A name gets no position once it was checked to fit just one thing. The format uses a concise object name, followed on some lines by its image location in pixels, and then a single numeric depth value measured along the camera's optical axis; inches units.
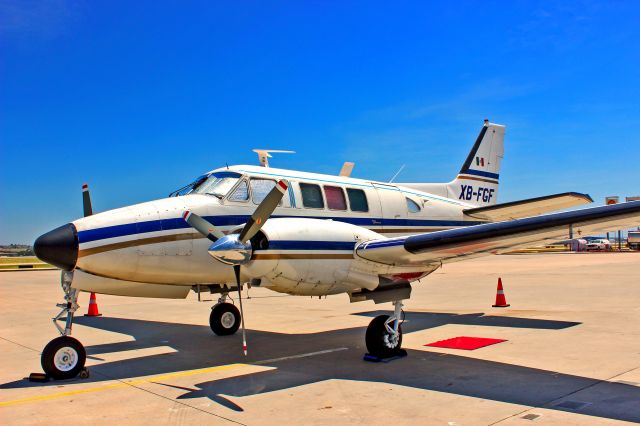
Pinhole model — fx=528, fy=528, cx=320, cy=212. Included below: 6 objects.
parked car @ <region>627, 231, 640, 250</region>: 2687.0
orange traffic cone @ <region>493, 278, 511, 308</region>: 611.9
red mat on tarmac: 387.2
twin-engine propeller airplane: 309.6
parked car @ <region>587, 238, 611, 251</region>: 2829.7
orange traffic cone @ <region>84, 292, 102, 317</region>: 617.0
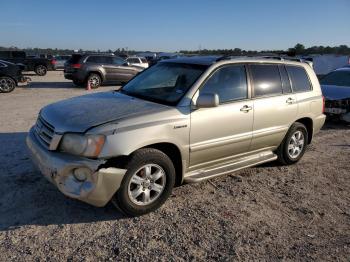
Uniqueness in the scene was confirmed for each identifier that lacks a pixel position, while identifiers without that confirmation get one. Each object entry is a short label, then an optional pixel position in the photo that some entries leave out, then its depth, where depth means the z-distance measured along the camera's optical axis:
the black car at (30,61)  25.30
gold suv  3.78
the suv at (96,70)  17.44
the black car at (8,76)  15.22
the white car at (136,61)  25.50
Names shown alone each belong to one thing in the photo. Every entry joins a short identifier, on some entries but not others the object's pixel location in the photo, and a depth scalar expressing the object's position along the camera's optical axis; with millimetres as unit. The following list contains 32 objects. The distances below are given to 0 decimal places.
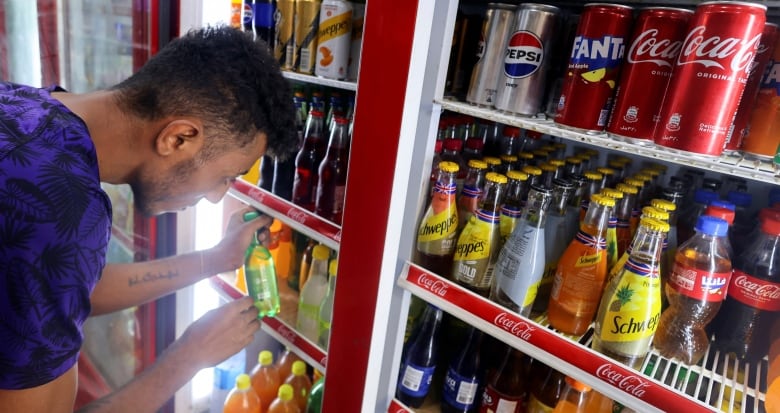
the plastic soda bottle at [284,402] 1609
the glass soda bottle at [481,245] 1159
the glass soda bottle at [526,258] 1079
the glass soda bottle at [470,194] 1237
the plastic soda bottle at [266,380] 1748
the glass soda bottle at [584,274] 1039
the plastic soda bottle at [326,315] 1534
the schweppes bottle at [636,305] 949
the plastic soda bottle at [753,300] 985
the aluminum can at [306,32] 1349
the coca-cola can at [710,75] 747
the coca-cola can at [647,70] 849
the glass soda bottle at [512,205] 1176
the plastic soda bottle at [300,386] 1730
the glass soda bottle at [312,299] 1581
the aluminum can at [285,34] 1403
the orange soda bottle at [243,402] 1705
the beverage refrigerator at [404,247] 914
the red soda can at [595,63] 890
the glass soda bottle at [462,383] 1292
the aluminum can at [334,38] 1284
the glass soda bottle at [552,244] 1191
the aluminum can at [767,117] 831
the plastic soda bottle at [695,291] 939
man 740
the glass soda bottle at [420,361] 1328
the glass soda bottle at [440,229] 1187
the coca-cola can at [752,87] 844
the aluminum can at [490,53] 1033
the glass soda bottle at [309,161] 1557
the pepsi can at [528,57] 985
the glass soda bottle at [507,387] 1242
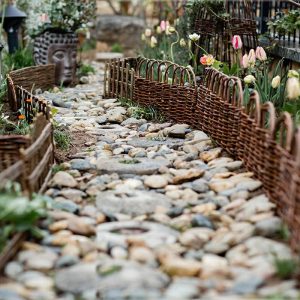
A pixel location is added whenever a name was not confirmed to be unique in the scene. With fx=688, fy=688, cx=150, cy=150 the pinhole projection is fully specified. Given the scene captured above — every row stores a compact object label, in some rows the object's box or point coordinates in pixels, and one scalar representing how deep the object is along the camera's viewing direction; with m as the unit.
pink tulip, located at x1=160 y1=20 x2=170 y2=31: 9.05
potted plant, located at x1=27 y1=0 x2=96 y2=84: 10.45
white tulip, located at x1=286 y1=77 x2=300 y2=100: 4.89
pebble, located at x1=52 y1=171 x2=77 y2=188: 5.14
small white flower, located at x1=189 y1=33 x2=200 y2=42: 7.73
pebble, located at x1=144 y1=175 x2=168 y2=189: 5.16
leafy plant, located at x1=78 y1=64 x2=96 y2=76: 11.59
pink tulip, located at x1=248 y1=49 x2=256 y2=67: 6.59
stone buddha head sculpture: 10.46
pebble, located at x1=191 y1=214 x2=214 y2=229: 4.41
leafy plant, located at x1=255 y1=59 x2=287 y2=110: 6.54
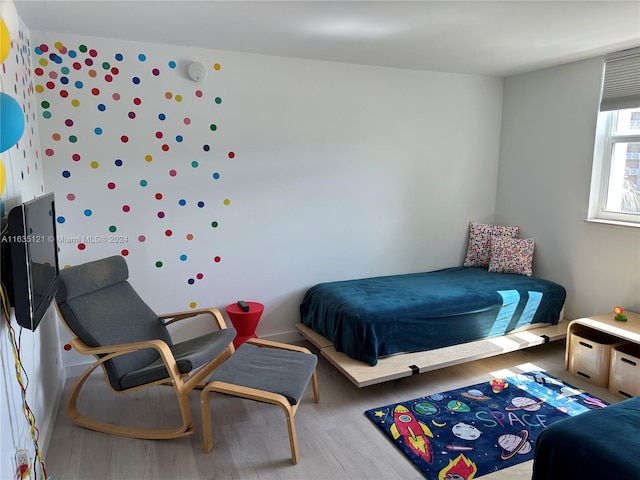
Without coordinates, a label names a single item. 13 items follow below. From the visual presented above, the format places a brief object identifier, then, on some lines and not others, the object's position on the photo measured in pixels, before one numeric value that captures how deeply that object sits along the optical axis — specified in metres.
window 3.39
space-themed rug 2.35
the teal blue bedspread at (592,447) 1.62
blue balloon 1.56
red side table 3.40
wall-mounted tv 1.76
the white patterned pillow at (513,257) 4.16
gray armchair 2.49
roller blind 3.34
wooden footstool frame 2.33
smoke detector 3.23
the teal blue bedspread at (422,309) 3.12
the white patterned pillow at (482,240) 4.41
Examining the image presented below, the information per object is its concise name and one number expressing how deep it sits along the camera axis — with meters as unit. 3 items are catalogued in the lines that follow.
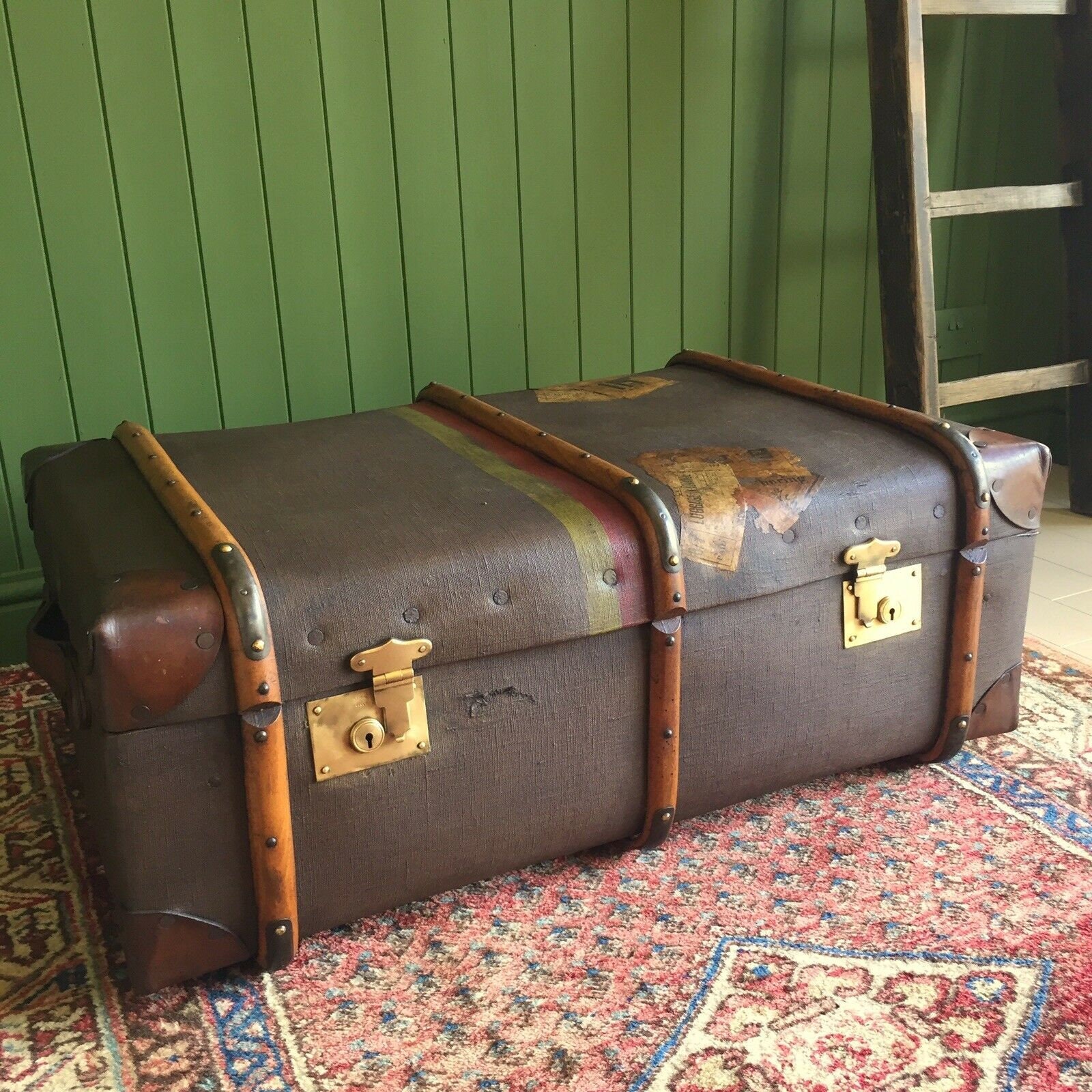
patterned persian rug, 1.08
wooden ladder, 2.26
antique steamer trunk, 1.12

-*-*-

(Exercise aim)
Each line in the listing above that includes the word "white" needs to be copied out.

(Your response)
the white car at (136,61)  25.50
white tulip, located at x1=286 y1=77 x2=300 y2=100: 4.89
small white flower, located at x1=189 y1=33 x2=200 y2=42: 7.73
the white patterned pillow at (513,257) 4.16
the white patterned pillow at (482,240) 4.41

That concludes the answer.